Faisons pour le mieux avec ce qui existe !


L'école a "tenté de s'organiser en Cycles", constatait en 1997 le Rapport Ferrier, dont les analyses lucides auraient mérité plus d'attention.  

La PMEV est précisément née d'une de ces tentatives et - vingt ans après ! - elle poursuit son chemin. 

Ne s'étant pas focalisée sur la notion même de "cycles", elle avait pu cibler une option spécifique des nouvelles Instructions Officielles. Une option qui tenait plus du challenge que du chemin clairement balisé mais semblait offrir des possibilités intéressantes d'évolution et de réinvestissement.

Nous ne nous étions évidemment pas engagés sur cette option à la légère.

Pour ce qui concerne la pédagogie de maîtrise proprement dite, des travaux suisses relativement peu connus mais fortement étayés nous avaient semblé offrir, après analyse, une base de travail solide. Une base d'autant plus sûre qu'elle ne faisait pas dans le triomphalisme et soulignait au contraire la nécessité d'explorer plus avant une piste qui restait cependant clairement, aux yeux des chercheurs genevois, prometteuse.

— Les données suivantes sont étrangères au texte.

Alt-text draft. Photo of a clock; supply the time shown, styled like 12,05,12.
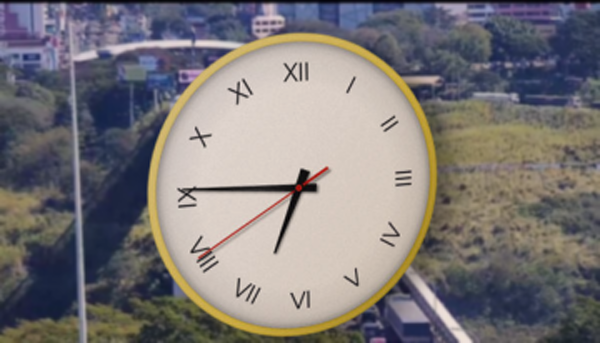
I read 6,45,40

Forts de cet optimisme, nous avons alors repris et complété ces travaux sur la base d'un éclairage cette fois beaucoup plus intuitif que scientifique mais qui lui aussi semblait offrir quelque garantie. Une simple "intuition" certes, mais prestigieusement signée dirions nous, qui à ce titre méritait attention. Si Maurice REUCHLIN n'avait jamais fait la une des médias, s'il n'avait rien d'un gourou, il bénéficiait et bénéficie encore dans le milieu universitaire d'une indicutable autorité. L'hypothèse qu'il avait avancée à propos de l'apprentissage vicariant restait prudente et problématique, mais des éléments plaidaient en sa faveur et  suggéraient de la prendre sérieusement en compte, ce que nous n'avons jamais regretté.

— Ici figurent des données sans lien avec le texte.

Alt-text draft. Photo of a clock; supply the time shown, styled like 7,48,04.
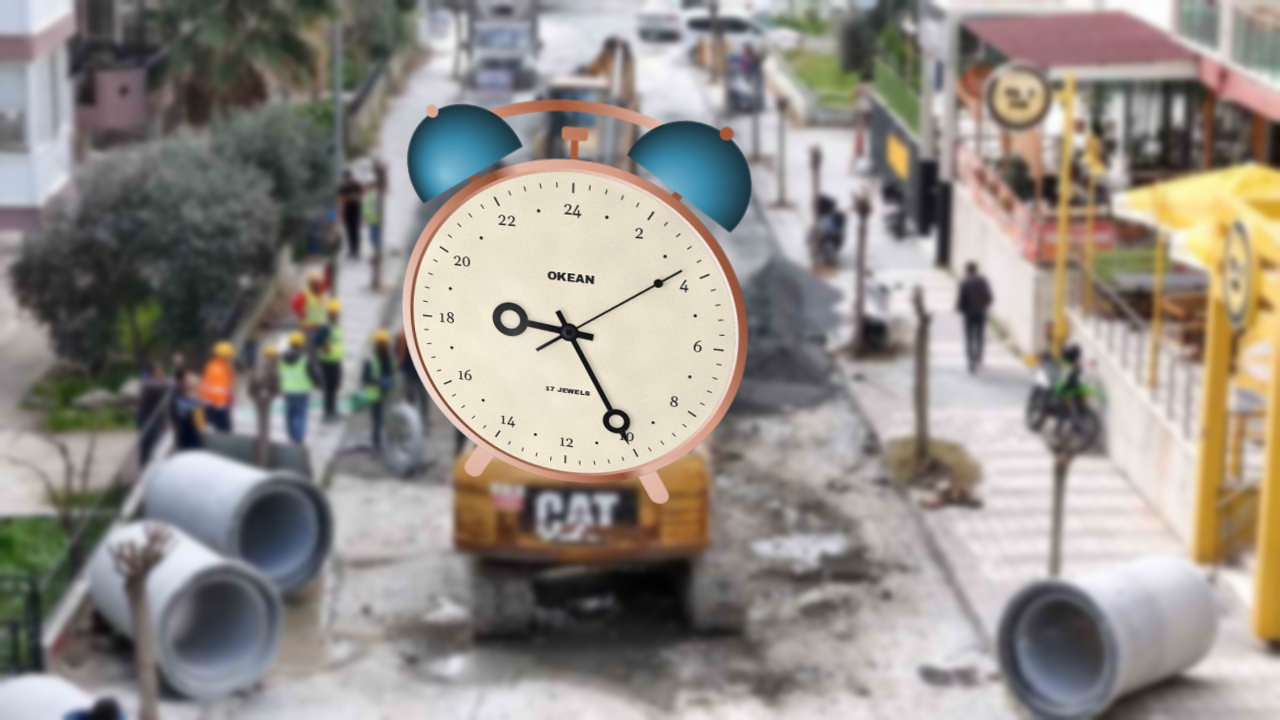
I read 18,25,09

Maurice REUCHLIN a beaucoup apporté et ses apports restent précieux. Sa "théorie des processus vicariants s'est montré heuristique", écrivait en 2001 Michel HUTEAU, professeur de psychologie au CNAM, et nous en dirions autant pour notre part du domaine pédagogique. C'est bien la suggestion un peu surprenante de Reuchlin qui nous a permis de lever certaines ambiguïtés et d'avancer sur le terrain important de la pratique pédagogique, d'intégrer à bon compte nombre de données cognitivistes, de permettre "aux maîtres d'observer et de comprendre ce qui se passe dans les apprentissages", aux élèves de "travailler selon leurs rythmes et leurs possibilités", exigences que la pédagogie dite traditionnelle avait parfois du mal à satisfaire.

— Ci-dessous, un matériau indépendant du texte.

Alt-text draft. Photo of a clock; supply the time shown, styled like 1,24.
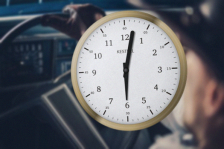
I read 6,02
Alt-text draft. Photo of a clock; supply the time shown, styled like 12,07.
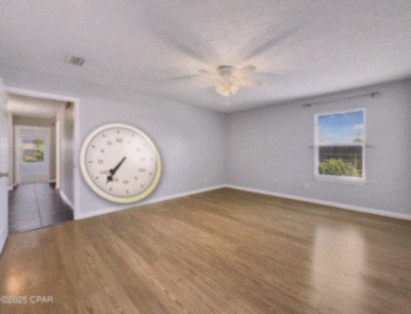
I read 7,37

Tout cela, il fallait l'obtenir non comme une fin en soi, mais pour le mettre au service de l'efficacité du système, en restant stricts sur l'exigence de contenus des programmes scolaires mais en se situant parallèlement dans une perspective "ergonomique" qui permettait de renouveler la problématique ambiguë du "rendement". 


Sécurité, Confort, Rendement

sur le poste "élève" aussi bien que sur le poste "enseignant", telle était dès l'origine la philosophie générale de notre approche, sans rien renier des Nouvelles Instructions Officielles, et sans interférer en quoi que ce soit - sauf à maintenir un haut niveau d'ambition - avec les contenus des programmes à venir, ce qui n'était pas de notre ressort. 

Vingt ans après donc, ces objectifs n'ont pas changé. Internet aidant, la "Pédagogie de Maîtrise à Effet Vicariant" a connu une diffusion peut être inattendue que légitimait sans doute les attentes du système, tant pour ce qui concerne les difficultés d'apprentissage récurentes des élèves que pour la pénibilité du métier d'enseignant.



Quelques précisions cependant sur des aspects qui peuvent poser problème lors d'une inspection :

Bien que retraité, je me tiens à votre disposition pour plus de précisions ou pour étudier vos objections. Ceci étant, rappelons une formule qui nous est chère....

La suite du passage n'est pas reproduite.